VORLIEGENDER TEXT
Riad Nur wenige Stunden nach seiner Thronbesteigung vor einem Jahr kündigte der saudi-arabische König Salman tiefgreifende Veränderungen in der Sicherheits- und Wirtschaftspolitik sowie der Thronfolgeregelung an. Unverzüglich zog er zwei Söhne seines Vorgängers Königs Abdullah von Gouverneursposten ab und schaffte zwölf Regierungskomitees und -räte ab. Seinen damals 29-jährigen Sohn machte er zum Verteidigungsminister und Führungsmitglied in zwei neuen Ausschüssen zur Sicherheits- und Wirtschaftspolitik.

König Abdullah hatte Saudi-Arabien zehn Jahre lang regiert. Er starb im vergangenen Jahr am 23. Januar im Alter von 90 Jahren. Sein Halbbruder Salman, der Mitte 80 sein soll, folgte ihm noch am selben Tag auf den Thron. Seither verfolgt das Land eine deutlich aggressivere Haltung gegenüber dem langjährigen Erzrivalen Iran: Saudi-Arabien führt eine Militärkoalition zur Bekämpfung von mit dem Iran verbündeten Aufständischen in Jemen an und setzte sich vergeblich gegen das internationale Atomabkommen mit dem Iran ein.

Innenpolitisch nahm Salman Wirtschaftsreformen in Angriff, um die Folgen des Verfalls der Ölpreise abzufedern. Zudem konzentrierte er noch mehr Macht in den Händen seines Sohns, Verteidigungsminister Mohammed bin Salman.

Von den Verbündeten Saudi-Arabiens wurde Salmans Politik öffentlich bislang kaum kritisiert, doch in einer im Dezember vom Bundesnachrichtendienst (BND) veröffentlichten Analyse wurden Sorgen laut. Der König und sein Sohn wollten sich als Anführer der arabischen Welt profilieren, hieß es.

Die bisherige vorsichtige diplomatische Haltung der älteren Führungsmitglieder der Königsfamilie werde durch eine impulsive Interventionspolitik ersetzt. Das Königreich sei bereit, beispiellose militärische, finanzielle und politische Risiken einzugehen. Zudem berge die wirtschafts- und außenpolitische Machtkonzentration in den Händen von Mohammed bin Salman die latente Gefahr, dass andere Königshausmitglieder, die Bevölkerung oder alliierte Staaten der Region mit Unmut reagierten.

AUSZUG DATENSATZ
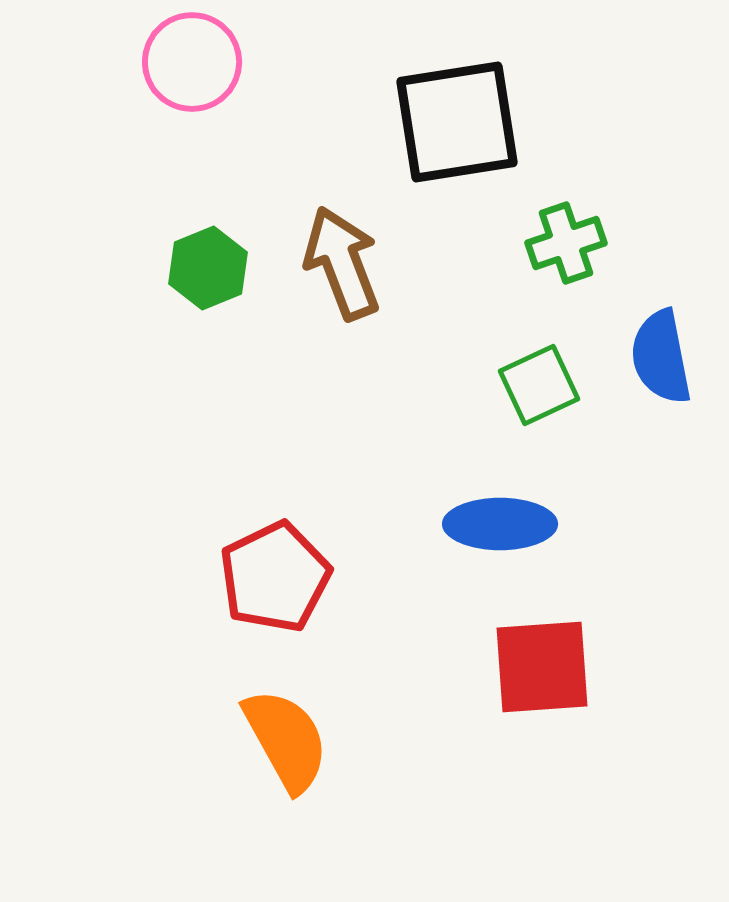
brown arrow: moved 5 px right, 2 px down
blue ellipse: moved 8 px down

AUFGABEN
1. Beantworten Sie anhand des Textes über König Salman die folgenden Fragen:
(a) Wie lange hatte König Abdullah Saudi-Arabien regiert?
(b) In welchem Alter starb König Abdullah?
(c) Welche Behörde veröffentlichte im Dezember eine Analyse zu Salmans Politik?
2. Schreiben Sie den Text über König Salman von "Die bisherige vorsichtige" bis einschließlich "mit Unmut reagierten." neu, wobei Sie "Königreich" durch "Land" ersetzen.
3. Setzen Sie den Text über König Salman im Anschluss an seinen letzten Satz fort.

LÖSUNGEN ZU AUFGABEN
1.
(a) Zehn Jahre lang.
(b) Im Alter von 90 Jahren.
(c) Der Bundesnachrichtendienst (BND).

2.
Die bisherige vorsichtige diplomatische Haltung der älteren Führungsmitglieder der Königsfamilie werde durch eine impulsive Interventionspolitik ersetzt. Das Land sei bereit, beispiellose militärische, finanzielle und politische Risiken einzugehen. Zudem berge die wirtschafts- und außenpolitische Machtkonzentration in den Händen von Mohammed bin Salman die latente Gefahr, dass andere Königshausmitglieder, die Bevölkerung oder alliierte Staaten der Region mit Unmut reagierten.

3.
In der Regierungspresse wird Salmans Führungsstil dagegen als „entscheidungsfreudig“ beschrieben. Gregory Gause, Leiter des Fachgebiets Internationale Angelegenheiten an der texanischen A&M-Universität, sagt, Salman habe sich als sehr risikofreudig erwiesen. Zwar habe auch Abdullah den Einfluss des überwiegend schiitischen geprägten Irans begrenzen wollen, doch sei es Salman gewesen, der Kampfflugzeuge und Bodentruppen entsandte, um die schiitischen Rebellen zu bekämpfen, die die international anerkannte Regierung Jemens ins Exil gezwungen hatten. In dem Konflikt kamen seit März 5800 Menschen ums Leben, mehr als 80 Prozent der jemenitischen Bevölkerung fehlt es laut Hilfsorganisationen an Nahrungsmitteln und Wasser.


Ölpreisverfall setzt Saudi-Arabien zu

„König Abdullah hatte sich in vielfacher Hinsicht als Vaterfigur darstellen lassen. Das scheint nicht der Wunsch von König Salman zu sein“, sagt Gause. Der König und sein Sohn präsentierten sich vielmehr als harte Kerle.

Innenpolitisch steht Salman vor vielen Herausforderungen. Unter anderem müssen mehr bezahlbare Wohnungen und Arbeitsplätze für junge Menschen geschaffen werden. Wegen des Verfalls der Ölpreise musste Saudi-Arabien öffentliche Subventionen kürzen und die Benzinpreise anheben. Im vergangenen Jahr verbuchte das Land ein Haushaltsdefizit von umgerechnet rund 91 Milliarden Euro, für dieses Jahr werden 80 Milliarden erwartet.

Im Rahmen der Bemühungen, ausländische Investoren zu gewinnen, erwäge das Land, den weltweit größten Ölproduzenten, Saudi Arabian Oil Co., an die Börse zu bringen, erklärte Prinz Mohammed bin Salman in einem Interview der britischen Zeitschrift „The Economist“.

Im sozialen Bereich hatte Abdullah zuletzt Frauen einige Rechte zugebilligt. So durften sie bei den jüngsten Gemeinderatswahlen erstmals wählen und gewählt werden. Doch der Krieg im Jemen lässt Rufe nach demokratischen Reformen laut Aktivisten in den Hintergrund treten.

Die Führung des Landes zeichnet den Krieg als Verteidigung der Sunniten gegen den Iran, der schiitische Milizen im Irak und die Regierung von Baschar al-Assad in Syrien unterstützt, wo Saudi-Arabien sunnitische Aufständische mit Waffen ausrüstet. Die Beziehungen zwischen Saudi-Arabien und dem Iran sind seit Jahrzehnten gespannt, doch seit Salmans Thronbesteigung wurden die Gräben noch tiefer.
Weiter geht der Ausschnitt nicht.